- Venue: London Aquatics Centre
- Dates: 1 September
- Competitors: 10 from 9 nations
- Winning time: 1:17.17

Medalists
- 1st place, gold medalist(s):  / Olesya Vladykina / Russia
- 2nd place, silver medalist(s):  / Claire Cashmore / Great Britain
- 3rd place, bronze medalist(s):  / Paulina Wozniak / Poland

= Swimming at the 2012 Summer Paralympics – Women's 100 metre breaststroke SB8 =

The women's 100m breaststroke SB8 event at the 2012 Summer Paralympics took place at the London Aquatics Centre on 1 September.
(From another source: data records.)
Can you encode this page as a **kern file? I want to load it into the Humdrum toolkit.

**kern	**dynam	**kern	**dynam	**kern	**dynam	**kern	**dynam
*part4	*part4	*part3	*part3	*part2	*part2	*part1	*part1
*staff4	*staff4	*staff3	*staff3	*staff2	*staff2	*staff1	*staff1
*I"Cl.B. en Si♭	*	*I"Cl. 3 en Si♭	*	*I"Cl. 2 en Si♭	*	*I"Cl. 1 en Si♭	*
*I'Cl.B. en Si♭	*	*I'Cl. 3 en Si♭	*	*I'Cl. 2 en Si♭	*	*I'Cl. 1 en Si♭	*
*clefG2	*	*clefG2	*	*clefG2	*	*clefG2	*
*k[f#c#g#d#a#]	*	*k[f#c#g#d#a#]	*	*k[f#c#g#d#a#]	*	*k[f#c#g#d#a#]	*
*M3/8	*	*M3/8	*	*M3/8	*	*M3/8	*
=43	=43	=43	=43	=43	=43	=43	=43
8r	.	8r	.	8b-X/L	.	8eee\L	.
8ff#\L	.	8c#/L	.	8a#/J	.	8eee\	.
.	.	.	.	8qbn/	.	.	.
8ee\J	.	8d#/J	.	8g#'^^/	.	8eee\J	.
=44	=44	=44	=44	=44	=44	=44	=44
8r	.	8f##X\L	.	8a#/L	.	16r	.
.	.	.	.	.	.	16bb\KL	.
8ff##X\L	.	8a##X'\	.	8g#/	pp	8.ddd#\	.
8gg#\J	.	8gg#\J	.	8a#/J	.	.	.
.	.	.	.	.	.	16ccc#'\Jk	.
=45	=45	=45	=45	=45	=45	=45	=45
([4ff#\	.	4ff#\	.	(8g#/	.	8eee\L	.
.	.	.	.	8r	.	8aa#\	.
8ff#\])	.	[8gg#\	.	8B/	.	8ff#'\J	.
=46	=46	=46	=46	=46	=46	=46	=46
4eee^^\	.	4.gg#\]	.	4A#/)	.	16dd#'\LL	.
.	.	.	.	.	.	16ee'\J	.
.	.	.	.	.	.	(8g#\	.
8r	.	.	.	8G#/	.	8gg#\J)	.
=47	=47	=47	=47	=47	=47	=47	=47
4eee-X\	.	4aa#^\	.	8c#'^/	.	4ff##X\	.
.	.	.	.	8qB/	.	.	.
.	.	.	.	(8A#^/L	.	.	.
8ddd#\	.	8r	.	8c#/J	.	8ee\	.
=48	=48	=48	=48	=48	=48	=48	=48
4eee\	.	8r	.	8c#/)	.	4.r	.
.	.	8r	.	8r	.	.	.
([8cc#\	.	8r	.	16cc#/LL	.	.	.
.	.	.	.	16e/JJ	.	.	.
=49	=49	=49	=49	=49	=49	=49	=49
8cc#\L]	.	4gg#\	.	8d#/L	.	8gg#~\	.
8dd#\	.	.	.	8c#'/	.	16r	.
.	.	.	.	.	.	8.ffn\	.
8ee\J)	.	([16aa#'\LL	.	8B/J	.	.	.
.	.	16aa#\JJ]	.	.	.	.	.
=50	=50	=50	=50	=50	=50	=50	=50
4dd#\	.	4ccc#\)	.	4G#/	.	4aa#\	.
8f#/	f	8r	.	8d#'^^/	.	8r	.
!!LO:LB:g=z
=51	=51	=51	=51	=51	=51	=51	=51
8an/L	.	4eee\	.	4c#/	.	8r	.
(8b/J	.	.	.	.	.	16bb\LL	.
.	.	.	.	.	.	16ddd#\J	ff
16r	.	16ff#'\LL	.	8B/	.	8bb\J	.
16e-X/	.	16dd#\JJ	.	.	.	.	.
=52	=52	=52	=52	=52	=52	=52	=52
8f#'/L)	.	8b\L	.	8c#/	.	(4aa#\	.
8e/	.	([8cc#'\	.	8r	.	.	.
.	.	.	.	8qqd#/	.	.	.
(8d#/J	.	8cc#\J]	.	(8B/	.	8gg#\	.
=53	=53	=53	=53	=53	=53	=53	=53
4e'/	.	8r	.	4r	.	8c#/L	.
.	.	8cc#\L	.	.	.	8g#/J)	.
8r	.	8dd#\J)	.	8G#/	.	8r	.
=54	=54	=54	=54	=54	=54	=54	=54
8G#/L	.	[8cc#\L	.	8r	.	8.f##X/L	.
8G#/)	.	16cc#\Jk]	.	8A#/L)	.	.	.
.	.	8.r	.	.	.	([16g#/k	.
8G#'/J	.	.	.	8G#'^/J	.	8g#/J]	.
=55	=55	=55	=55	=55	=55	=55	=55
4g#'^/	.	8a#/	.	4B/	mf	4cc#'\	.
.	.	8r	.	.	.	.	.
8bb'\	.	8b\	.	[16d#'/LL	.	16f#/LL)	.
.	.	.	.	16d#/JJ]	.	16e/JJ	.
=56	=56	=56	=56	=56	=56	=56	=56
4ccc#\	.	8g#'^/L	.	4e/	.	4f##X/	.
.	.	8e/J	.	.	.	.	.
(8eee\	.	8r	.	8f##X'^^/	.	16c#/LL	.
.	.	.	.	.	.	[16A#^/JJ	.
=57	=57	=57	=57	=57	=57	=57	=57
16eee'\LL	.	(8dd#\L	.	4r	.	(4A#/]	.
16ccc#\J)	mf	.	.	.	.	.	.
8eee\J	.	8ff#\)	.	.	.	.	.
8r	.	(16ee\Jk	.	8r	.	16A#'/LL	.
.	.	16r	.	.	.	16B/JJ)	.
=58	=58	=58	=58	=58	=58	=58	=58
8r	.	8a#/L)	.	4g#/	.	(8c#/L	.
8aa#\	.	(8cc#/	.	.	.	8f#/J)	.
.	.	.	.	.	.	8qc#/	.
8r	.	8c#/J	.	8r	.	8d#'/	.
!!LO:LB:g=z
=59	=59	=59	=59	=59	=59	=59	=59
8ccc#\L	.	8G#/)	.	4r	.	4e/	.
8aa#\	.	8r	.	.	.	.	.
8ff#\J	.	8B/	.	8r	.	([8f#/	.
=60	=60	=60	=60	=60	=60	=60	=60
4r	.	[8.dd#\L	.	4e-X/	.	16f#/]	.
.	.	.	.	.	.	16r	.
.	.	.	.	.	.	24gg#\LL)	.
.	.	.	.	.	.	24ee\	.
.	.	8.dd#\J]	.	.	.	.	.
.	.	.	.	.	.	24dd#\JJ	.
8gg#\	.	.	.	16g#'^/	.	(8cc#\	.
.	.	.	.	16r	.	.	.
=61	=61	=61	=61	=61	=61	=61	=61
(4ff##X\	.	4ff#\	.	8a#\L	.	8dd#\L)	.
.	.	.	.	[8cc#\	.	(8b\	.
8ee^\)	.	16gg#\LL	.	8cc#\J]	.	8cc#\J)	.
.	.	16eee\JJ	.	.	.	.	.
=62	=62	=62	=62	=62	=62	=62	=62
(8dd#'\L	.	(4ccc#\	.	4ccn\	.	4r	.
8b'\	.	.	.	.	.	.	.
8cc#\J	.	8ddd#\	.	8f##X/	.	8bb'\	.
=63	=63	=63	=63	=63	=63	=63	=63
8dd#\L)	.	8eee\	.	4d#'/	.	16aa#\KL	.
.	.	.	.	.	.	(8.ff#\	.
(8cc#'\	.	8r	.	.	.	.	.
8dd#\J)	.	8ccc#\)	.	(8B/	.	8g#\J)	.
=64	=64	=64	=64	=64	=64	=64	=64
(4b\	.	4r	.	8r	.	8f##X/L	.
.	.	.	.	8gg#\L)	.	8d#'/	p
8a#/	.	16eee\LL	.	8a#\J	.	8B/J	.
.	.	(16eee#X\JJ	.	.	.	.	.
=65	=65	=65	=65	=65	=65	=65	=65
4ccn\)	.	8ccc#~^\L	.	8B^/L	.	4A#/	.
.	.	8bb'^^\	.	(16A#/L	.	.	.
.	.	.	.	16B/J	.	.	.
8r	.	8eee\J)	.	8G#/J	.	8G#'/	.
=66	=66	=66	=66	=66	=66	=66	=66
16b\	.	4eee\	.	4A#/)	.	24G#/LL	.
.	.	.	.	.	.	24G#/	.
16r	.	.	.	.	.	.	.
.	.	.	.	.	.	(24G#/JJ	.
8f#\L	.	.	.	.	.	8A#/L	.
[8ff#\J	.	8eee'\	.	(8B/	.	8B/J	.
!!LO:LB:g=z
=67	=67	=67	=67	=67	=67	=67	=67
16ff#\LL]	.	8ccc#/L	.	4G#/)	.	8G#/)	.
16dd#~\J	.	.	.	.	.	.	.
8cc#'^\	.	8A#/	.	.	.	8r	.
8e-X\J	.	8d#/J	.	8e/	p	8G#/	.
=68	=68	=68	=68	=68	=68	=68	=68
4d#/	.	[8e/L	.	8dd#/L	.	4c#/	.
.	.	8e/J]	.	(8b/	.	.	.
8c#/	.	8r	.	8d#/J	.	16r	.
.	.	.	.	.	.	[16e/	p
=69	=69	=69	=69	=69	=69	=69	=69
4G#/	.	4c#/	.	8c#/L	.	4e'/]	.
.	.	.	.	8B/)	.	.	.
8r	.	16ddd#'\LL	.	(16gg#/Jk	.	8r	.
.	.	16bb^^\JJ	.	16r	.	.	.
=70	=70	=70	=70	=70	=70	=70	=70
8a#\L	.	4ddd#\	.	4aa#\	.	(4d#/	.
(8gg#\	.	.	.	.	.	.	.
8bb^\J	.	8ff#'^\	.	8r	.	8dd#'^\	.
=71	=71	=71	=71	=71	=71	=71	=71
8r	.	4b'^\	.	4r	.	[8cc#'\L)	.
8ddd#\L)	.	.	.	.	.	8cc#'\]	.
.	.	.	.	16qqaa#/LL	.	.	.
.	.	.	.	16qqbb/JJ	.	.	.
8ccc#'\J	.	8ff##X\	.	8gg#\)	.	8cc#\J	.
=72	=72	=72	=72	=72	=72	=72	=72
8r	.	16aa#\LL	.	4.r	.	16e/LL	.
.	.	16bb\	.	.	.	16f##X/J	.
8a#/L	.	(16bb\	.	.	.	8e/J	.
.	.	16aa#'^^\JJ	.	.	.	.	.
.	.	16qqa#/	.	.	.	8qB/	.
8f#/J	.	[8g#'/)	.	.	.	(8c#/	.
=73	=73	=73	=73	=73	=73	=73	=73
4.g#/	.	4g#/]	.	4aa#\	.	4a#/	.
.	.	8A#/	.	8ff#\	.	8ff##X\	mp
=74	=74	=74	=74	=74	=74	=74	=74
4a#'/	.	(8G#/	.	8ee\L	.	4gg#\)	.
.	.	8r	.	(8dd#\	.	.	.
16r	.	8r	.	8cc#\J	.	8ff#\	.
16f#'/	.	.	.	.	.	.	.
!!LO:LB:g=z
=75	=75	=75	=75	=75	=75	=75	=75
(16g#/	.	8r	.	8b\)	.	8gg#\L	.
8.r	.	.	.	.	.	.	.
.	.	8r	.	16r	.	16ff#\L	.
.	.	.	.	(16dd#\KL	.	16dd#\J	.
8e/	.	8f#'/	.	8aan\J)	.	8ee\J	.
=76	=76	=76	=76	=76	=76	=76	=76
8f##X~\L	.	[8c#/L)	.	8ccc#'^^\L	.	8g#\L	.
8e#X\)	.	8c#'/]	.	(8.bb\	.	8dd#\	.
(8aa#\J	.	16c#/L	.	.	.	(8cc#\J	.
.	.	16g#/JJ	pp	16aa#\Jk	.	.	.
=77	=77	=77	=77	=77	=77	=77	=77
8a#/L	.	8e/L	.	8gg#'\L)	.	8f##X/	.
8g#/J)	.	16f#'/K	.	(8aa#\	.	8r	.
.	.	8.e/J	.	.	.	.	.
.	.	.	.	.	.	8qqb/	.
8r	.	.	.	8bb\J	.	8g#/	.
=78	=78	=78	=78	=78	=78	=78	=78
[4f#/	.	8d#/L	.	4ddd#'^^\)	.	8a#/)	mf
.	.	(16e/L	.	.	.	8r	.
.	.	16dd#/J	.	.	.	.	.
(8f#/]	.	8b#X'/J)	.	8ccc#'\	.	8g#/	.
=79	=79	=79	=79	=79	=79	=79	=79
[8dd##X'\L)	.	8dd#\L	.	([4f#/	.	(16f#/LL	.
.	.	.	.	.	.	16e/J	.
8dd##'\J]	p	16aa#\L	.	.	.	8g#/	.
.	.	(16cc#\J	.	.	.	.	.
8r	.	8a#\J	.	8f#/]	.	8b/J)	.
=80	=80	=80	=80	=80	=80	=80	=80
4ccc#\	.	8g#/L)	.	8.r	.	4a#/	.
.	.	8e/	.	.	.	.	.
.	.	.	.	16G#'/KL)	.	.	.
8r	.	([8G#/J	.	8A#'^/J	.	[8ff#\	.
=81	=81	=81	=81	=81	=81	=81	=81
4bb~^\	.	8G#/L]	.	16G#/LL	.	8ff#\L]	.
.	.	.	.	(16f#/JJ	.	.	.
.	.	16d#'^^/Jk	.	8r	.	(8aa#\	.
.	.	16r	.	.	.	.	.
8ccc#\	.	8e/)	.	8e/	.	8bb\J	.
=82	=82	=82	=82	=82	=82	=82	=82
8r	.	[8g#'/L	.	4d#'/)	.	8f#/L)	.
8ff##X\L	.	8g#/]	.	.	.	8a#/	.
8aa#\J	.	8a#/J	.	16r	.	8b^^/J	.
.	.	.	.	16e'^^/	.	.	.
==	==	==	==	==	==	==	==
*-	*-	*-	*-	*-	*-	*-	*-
There were two heats; the swimmers with the eight fastest times advanced to the final.

==Results==

===Heats===
Competed from 10:37.

====Heat 1====

| Rank | Lane | Name | Nationality | Time | Notes |
|---|---|---|---|---|---|
| 1 | 4 | Claire Cashmore | Great Britain | 1:22.90 | Q |
| 2 | 5 | Paulina Wozniak | Poland | 1:24.45 | Q |
| 3 | 3 | Katarina Roxon | Canada | 1:28.84 | Q |
| 4 | 6 | Manami Nomura | Japan | 1:32.82 | Q |
| 5 | 2 | Nikita Howarth | New Zealand | 1:33.48 | OC |

====Heat 2====

| Rank | Lane | Name | Nationality | Time | Notes |
|---|---|---|---|---|---|
| 1 | 4 | Olesya Vladykina | Russia | 1:23.12 | Q |
| 2 | 5 | Anna Johannes | United States | 1:23.66 | Q |
| 3 | 2 | Anna Kolosova | Russia | 1:26.29 | Q |
| 4 | 3 | Natalie du Toit | South Africa | 1:30.24 | Q |
| 5 | 6 | Katerina Komarkova | Czech Republic | 1:36.11 |  |

===Final===
Competed at 18:29.

| Rank | Lane | Name | Nationality | Time | Notes |
|---|---|---|---|---|---|
| 1st place, gold medalist(s) | 5 | Olesya Vladykina | Russia | 1:17.17 | WR |
| 2nd place, silver medalist(s) | 4 | Claire Cashmore | Great Britain | 1:20.39 |  |
| 3rd place, bronze medalist(s) | 6 | Paulina Wozniak | Poland | 1:22.45 |  |
| 4 | 3 | Anna Johannes | United States | 1:23.45 |  |
| 5 | 7 | Katarina Roxon | Canada | 1:27.07 |  |
| 6 | 2 | Anna Kolosova | Russia | 1:27.58 |  |
| 7 | 1 | Natalie du Toit | South Africa | 1:30.85 |  |
| 8 | 8 | Manami Nomura | Japan | 1:31.19 |  |

'Q = qualified for final. WR = World Record. OC = Oceania Record.